Robert B. Leonard
Dr. Robert “Bob” Leonard passed away September 22, 2015.
He was born February 26, 1926, the son of Robert and Charlotte Leonard.
At the age of 17 he volunteered to serve in the US Army, and was awarded the American Campaign, Asiatic-Pacific Campaign, Good Conduct and World War II Victory medals before his honorable discharge in 1946.
Bob earned Bachelor and Master of Science degrees at Massachusetts Institute of Technology (MIT). He then spent six years in Venezuela as a field party geologist directing structural and stratigraphic mapping expeditions for oil exploration in remote areas of Venezuela and Columbia. He and his team explored portions of the Andes, the Falcon Desert and the Coast Range on mule back.
He met his wife, Mary, while she was visiting her brother in Venezuela.

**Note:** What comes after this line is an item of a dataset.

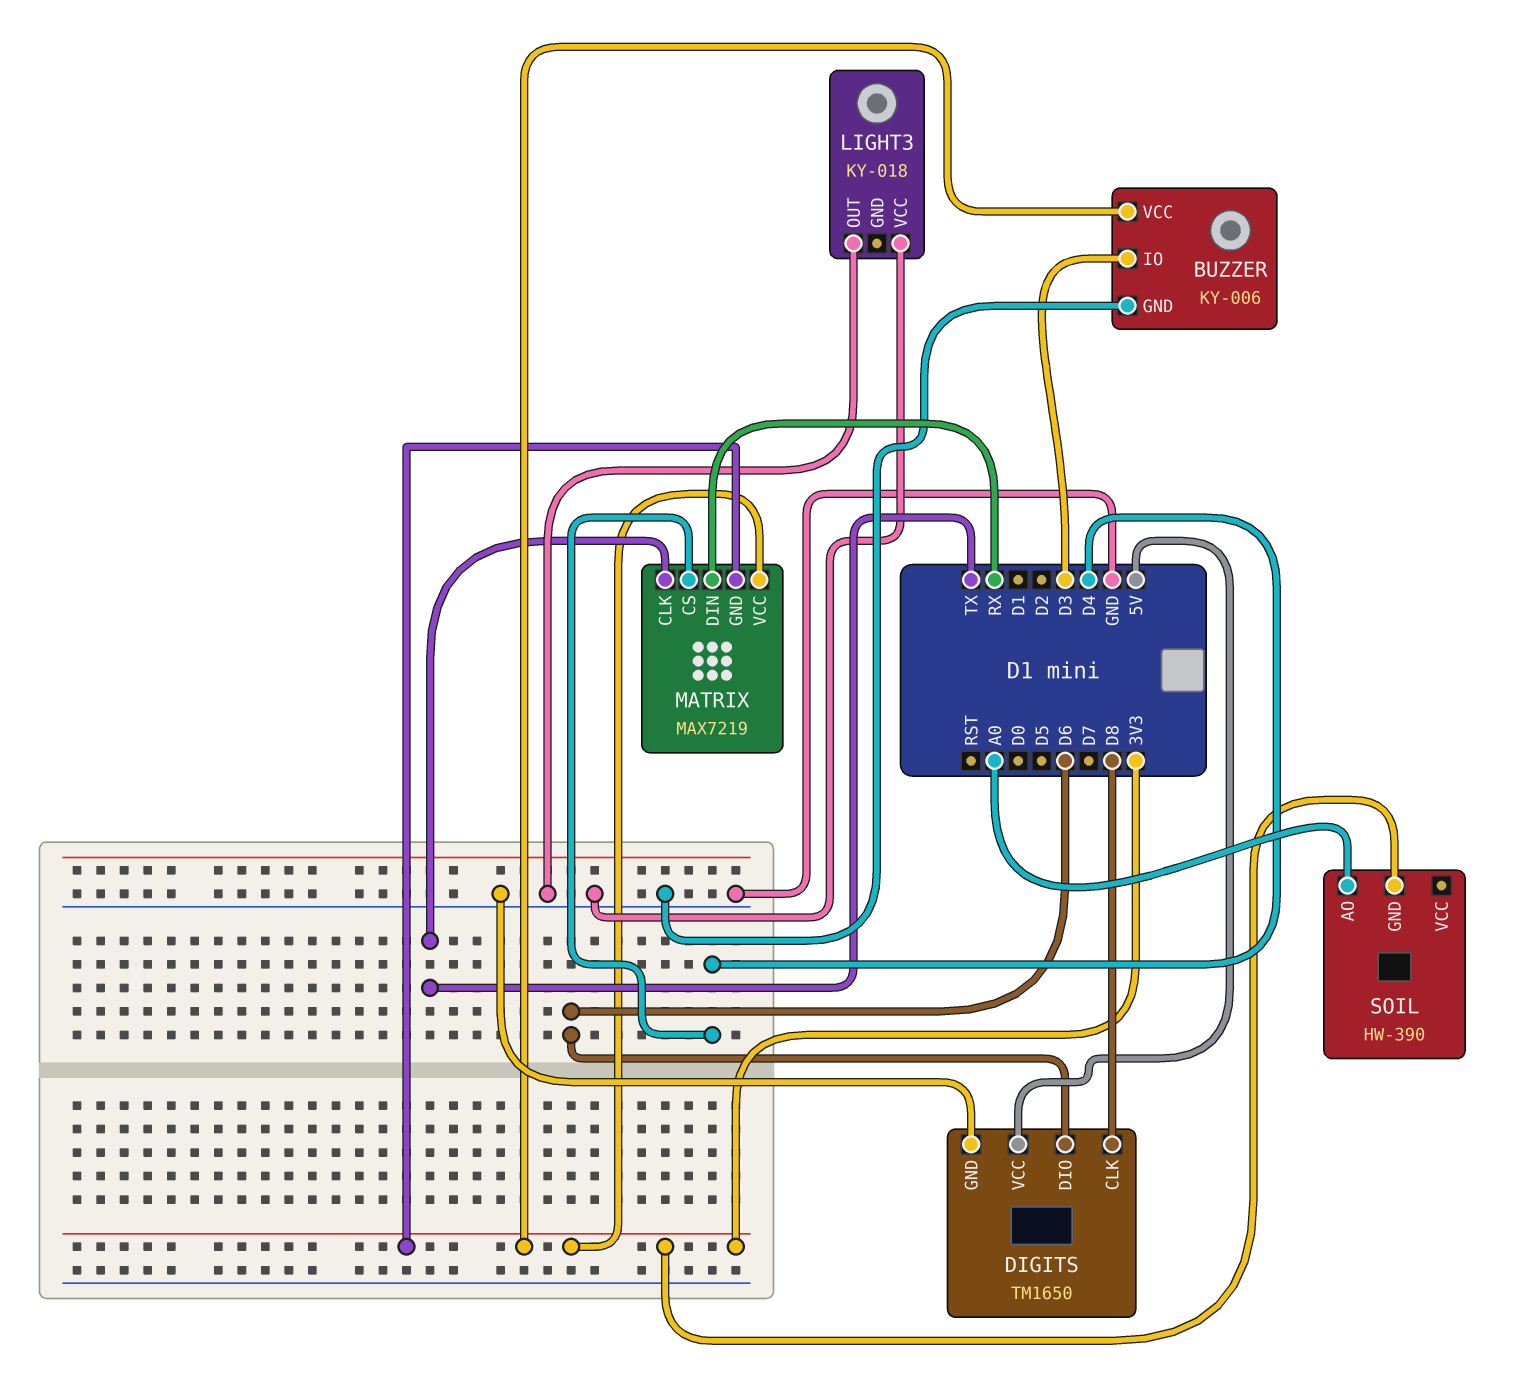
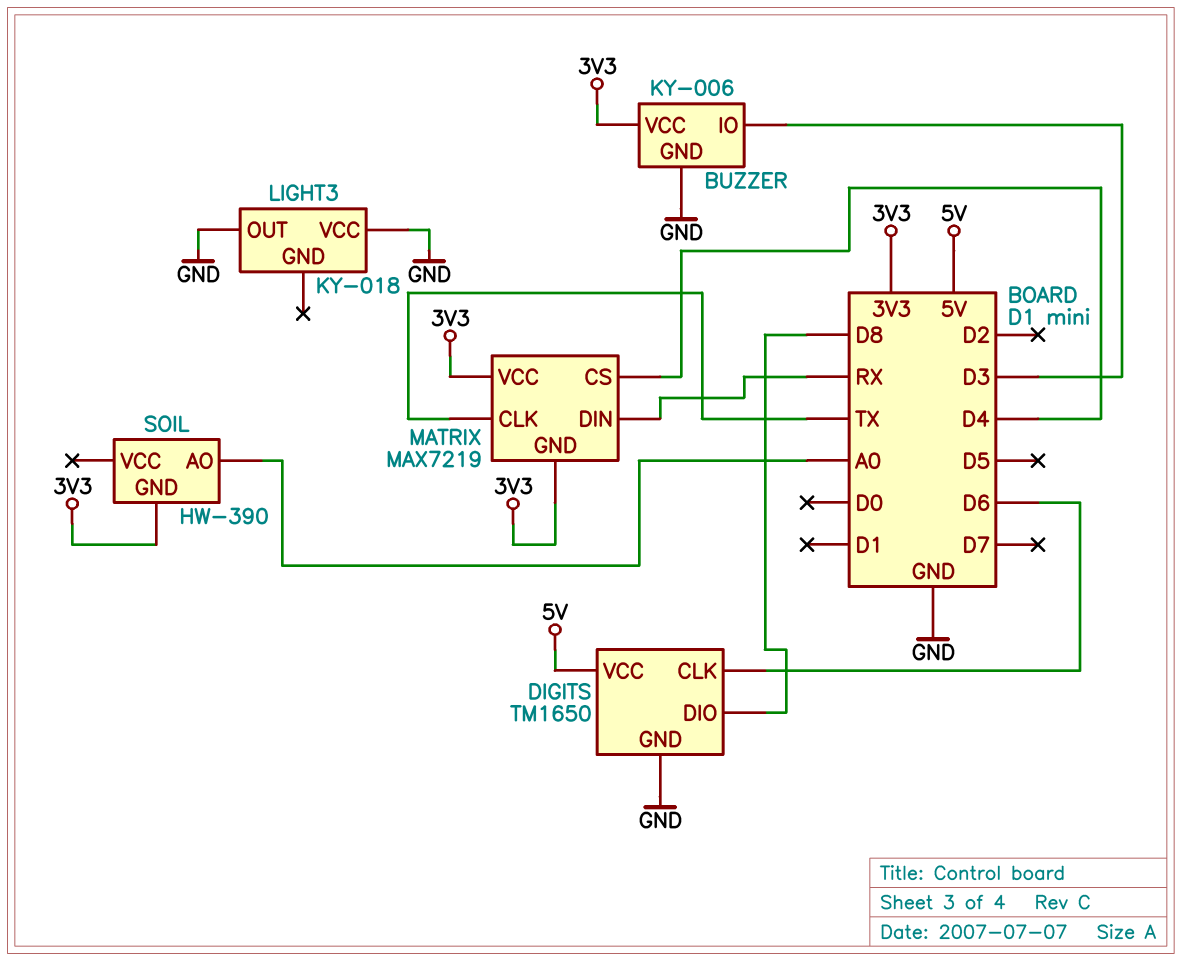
DIGITS pin CLK: D8 -> D6
DIGITS pin DIO: D6 -> D8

Bob went on to earn a PhD in Geology from the Virginia Polytechnic Institute in 1959, where he was elected to membership in Sigma Xi. He was a scientist with the US Geological Survey (USGS) for 25 years, spending two years in New Mexico as a visiting professor, and five years in Montana as a geothermal hydrologist. Bob retired from the USGS, Water Resources Division in Lawrence in 1987.
As an avid and vibrant outdoorsman, Bob was in his element when he was outside enjoying nature’s diversity.
Survivors include Mary, his wife of 63 years, son Andy, daughter Suzanne, four grandsons and one granddaughter.
In honor of Bob’s wishes, no service is planned; a family gathering will be held at a later date to celebrate Bob’s life.
I had the privilege of working with Bob in my early years with the USGS in Lawrence beginning in 1969. I prepared maps and illustrations and edited manuscripts until my retirement in 2007. I’ll always remember Bob’s dry sense of humor and pride in his children.
My deepest condolences,
Lanna Hentsch Combs
Bob produced a valuable body of publications on the quality and hydrogeology of Kansas water resources. He was at the USGS when I joined the Kansas Geological Survey in the adjoining building to the USGS in 1978. My work is also in the area of water quality and hydrogeology in Kansas, so I found that his studies were references that I would read to understand what was already known. I enjoyed talking with Bob on the several occasions that I met him. I am grateful for his contributions to the knowledge of Kansas water resources.
I am sure you have many special memories of other contributions Bob made. I send my thoughts and prayers to his family and friends in remembering well his rich life, especially for the family gathering to celebrate his life.
My condolences to Mary and the family on Bob’s death.
Bob was my co-worker at the USGS in the 1980s and I visited him & Mary at their beautiful home south of Lawrence, KS several times after that. I enjoyed Bob’s stories about his past experiences (some that are probably better not repeated!) and his views on the world. He was always willing to help and offer advice. Definitely an example of living life to the fullest.